[[ Data extract, beginning ]]

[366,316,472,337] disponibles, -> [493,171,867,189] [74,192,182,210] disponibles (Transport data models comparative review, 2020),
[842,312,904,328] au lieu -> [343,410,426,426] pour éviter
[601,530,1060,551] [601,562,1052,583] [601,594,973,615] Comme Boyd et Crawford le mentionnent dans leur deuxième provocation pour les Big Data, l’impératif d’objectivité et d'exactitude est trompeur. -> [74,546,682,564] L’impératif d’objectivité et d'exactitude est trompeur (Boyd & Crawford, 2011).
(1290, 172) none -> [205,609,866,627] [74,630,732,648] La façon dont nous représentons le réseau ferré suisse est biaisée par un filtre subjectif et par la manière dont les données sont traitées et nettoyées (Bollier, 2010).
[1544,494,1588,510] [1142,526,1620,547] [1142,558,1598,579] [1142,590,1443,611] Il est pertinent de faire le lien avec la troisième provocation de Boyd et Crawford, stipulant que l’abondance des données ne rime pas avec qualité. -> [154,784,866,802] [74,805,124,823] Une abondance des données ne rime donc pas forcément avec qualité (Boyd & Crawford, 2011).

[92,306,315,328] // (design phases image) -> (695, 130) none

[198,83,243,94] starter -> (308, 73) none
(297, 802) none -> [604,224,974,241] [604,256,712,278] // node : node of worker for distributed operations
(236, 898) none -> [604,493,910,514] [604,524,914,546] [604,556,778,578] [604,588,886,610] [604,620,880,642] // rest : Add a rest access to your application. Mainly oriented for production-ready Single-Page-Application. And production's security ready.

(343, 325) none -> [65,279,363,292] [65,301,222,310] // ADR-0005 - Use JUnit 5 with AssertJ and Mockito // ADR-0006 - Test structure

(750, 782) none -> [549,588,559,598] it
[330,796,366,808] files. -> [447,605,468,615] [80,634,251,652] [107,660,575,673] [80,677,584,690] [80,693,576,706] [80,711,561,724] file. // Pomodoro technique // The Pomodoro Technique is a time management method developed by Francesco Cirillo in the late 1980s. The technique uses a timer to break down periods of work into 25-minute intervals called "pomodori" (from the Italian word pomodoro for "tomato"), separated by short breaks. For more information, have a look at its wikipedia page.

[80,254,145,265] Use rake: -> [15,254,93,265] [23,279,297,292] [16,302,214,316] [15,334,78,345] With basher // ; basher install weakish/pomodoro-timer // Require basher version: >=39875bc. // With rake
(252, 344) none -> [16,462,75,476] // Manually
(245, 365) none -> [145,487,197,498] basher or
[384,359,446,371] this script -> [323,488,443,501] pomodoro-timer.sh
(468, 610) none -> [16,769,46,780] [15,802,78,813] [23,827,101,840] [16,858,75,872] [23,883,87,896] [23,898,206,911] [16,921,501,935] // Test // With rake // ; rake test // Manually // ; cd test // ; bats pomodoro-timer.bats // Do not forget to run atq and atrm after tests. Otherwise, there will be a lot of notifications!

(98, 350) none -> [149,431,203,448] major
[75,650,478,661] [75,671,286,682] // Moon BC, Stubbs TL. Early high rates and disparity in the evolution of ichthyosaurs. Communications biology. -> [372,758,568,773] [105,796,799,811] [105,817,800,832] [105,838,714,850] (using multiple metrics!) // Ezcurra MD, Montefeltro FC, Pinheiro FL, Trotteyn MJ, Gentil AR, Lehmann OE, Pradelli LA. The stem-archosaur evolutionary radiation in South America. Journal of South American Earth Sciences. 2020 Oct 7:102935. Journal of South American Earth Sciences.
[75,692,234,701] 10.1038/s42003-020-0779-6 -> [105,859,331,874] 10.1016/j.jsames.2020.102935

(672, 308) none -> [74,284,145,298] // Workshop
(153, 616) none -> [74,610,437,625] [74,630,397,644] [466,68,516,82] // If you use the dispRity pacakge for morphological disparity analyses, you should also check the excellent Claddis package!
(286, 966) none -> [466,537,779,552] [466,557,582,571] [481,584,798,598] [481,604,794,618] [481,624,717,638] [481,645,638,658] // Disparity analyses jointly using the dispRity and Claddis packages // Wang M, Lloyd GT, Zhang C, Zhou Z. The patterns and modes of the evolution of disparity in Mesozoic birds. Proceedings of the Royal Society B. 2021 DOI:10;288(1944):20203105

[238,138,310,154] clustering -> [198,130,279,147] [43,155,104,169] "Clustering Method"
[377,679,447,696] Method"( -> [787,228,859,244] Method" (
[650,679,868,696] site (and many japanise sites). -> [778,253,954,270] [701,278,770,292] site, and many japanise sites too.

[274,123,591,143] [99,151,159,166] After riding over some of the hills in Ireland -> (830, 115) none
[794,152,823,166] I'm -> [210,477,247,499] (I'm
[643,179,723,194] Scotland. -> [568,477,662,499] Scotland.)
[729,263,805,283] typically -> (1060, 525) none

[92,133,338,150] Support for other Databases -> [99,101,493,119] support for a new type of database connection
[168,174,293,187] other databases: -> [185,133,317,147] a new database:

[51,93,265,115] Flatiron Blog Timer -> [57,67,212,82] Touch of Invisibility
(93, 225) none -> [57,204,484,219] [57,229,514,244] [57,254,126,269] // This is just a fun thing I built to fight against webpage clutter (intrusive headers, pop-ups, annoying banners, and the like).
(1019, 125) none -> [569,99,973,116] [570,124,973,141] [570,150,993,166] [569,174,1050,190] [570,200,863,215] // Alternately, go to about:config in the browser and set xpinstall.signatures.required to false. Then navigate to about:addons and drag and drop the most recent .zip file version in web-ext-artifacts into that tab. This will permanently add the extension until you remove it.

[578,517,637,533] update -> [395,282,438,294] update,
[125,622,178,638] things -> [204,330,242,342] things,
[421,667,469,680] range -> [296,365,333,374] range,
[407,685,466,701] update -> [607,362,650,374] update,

[[ Data extract, end ]]

Go through the listing above and write out exactly the lines starting with the one holding "[238,138,310,154] clustering ->" and running through the one holding "[578,517,637,533] update ->", ends included, and no others.

Task solution:
[238,138,310,154] clustering -> [198,130,279,147] [43,155,104,169] "Clustering Method"
[377,679,447,696] Method"( -> [787,228,859,244] Method" (
[650,679,868,696] site (and many japanise sites). -> [778,253,954,270] [701,278,770,292] site, and many japanise sites too.

[274,123,591,143] [99,151,159,166] After riding over some of the hills in Ireland -> (830, 115) none
[794,152,823,166] I'm -> [210,477,247,499] (I'm
[643,179,723,194] Scotland. -> [568,477,662,499] Scotland.)
[729,263,805,283] typically -> (1060, 525) none

[92,133,338,150] Support for other Databases -> [99,101,493,119] support for a new type of database connection
[168,174,293,187] other databases: -> [185,133,317,147] a new database:

[51,93,265,115] Flatiron Blog Timer -> [57,67,212,82] Touch of Invisibility
(93, 225) none -> [57,204,484,219] [57,229,514,244] [57,254,126,269] // This is just a fun thing I built to fight against webpage clutter (intrusive headers, pop-ups, annoying banners, and the like).
(1019, 125) none -> [569,99,973,116] [570,124,973,141] [570,150,993,166] [569,174,1050,190] [570,200,863,215] // Alternately, go to about:config in the browser and set xpinstall.signatures.required to false. Then navigate to about:addons and drag and drop the most recent .zip file version in web-ext-artifacts into that tab. This will permanently add the extension until you remove it.

[578,517,637,533] update -> [395,282,438,294] update,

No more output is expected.